The Least of the Apostles

1Corinthians 15:9-11 For I am the least of the apostles, that am not meet to be called an apostle, because I persecuted the church of God. But by the grace of God I am what I am: and his grace which was bestowed upon me was not in vain; but I laboured more abundantly than they all: yet not I, but the grace of God which was with me. Therefore whether it were I or they, so we preach, and so you believed. 
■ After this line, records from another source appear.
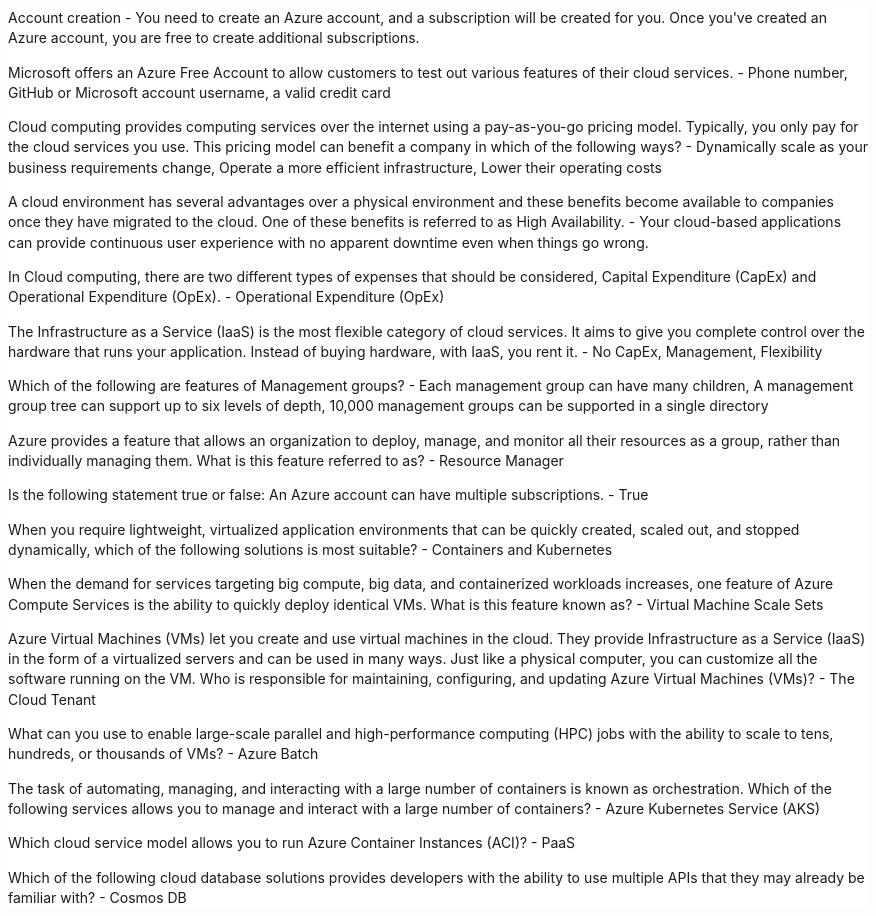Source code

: Account creation - You need to create an Azure account, and a subscription will be created for you.  Once you've created an Azure account, you are free to create additional subscriptions.

Microsoft offers an Azure Free Account to allow customers to test out various features of their cloud services. - Phone number, GitHub or Microsoft account username, a valid credit card

Cloud computing provides computing services over the internet using a pay-as-you-go pricing model. Typically, you only pay for the cloud services you use. This pricing model can benefit a company in which of the following ways? - Dynamically scale as your business requirements change, Operate a more efficient infrastructure, Lower their operating costs

A cloud environment has several advantages over a physical environment and these benefits become available to companies once they have migrated to the cloud. One of these benefits is referred to as High Availability. - Your cloud-based applications can provide continuous user experience with no apparent downtime even when things go wrong.

In Cloud computing, there are two different types of expenses that should be considered, Capital Expenditure (CapEx) and Operational Expenditure (OpEx). - Operational Expenditure (OpEx)

The Infrastructure as a Service (IaaS) is the most flexible category of cloud services. It aims to give you complete control over the hardware that runs your application. Instead of buying hardware, with IaaS, you rent it. - No CapEx, Management, Flexibility

Which of the following are features of Management groups? - Each management group can have many children, A management group tree can support up to six levels of depth, 10,000 management groups can be supported in a single directory

Azure provides a feature that allows an organization to deploy, manage, and monitor all their resources as a group, rather than individually managing them. What is this feature referred to as? - Resource Manager

Is the following statement true or false: An Azure account can have multiple subscriptions. - True

When you require lightweight, virtualized application environments that can be quickly created, scaled out, and stopped dynamically, which of the following solutions is most suitable? - Containers and Kubernetes

When the demand for services targeting big compute, big data, and containerized workloads increases, one feature of Azure Compute Services is the ability to quickly deploy identical VMs. What is this feature known as? - Virtual Machine Scale Sets

Azure Virtual Machines (VMs) let you create and use virtual machines in the cloud. They provide Infrastructure as a Service (IaaS) in the form of a virtualized servers and can be used in many ways. Just like a physical computer, you can customize all the software running on the VM. Who is responsible for maintaining, configuring, and updating Azure Virtual Machines (VMs)? - The Cloud Tenant

What can you use to enable large-scale parallel and high-performance computing (HPC) jobs with the ability to scale to tens, hundreds, or thousands of VMs? - Azure Batch

The task of automating, managing, and interacting with a large number of containers is known as orchestration. Which of the following services allows you to manage and interact with a large number of containers? - Azure Kubernetes Service (AKS)

Which cloud service model allows you to run Azure Container Instances (ACI)? - PaaS 

Which of the following cloud database solutions provides developers with the ability to use multiple APIs that they may already be familiar with? - Cosmos DB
‘For I am the least of the apostles, that am not meet to be called an apostle, because I persecuted the church of God.’ This is true in reference to his being chosen last and after the 12 apostles. As a preacher he was greater than any of the other apostles, hence the fourteen New Testament books he wrote through Holy Spirit inspiration. Paul always considered himself the least and not worthy to be an apostle because of his past persecution of Christ’s followers (1Tim. 1:11-16). The sixfold former state of Paul: Blasphemer of Christ (1Tim. 1:13); persecutor of Christians (Acts 8:1-3); injurious – killed saints (Acts 9:1); ignorant of the gospel (1Tim. 1:13); an unbeliever in Christianity (1Tim. 1:13); chief of sinners (1Tim. 1:15).

‘But I laboured more abundantly than they all: yet not I, but the grace of God which was with me.’ 2Corinthians 11:16-28 list all the sufferings Paul endured in labour. He laboured, yet not him, but he acknowledges God’s grace that enabled him.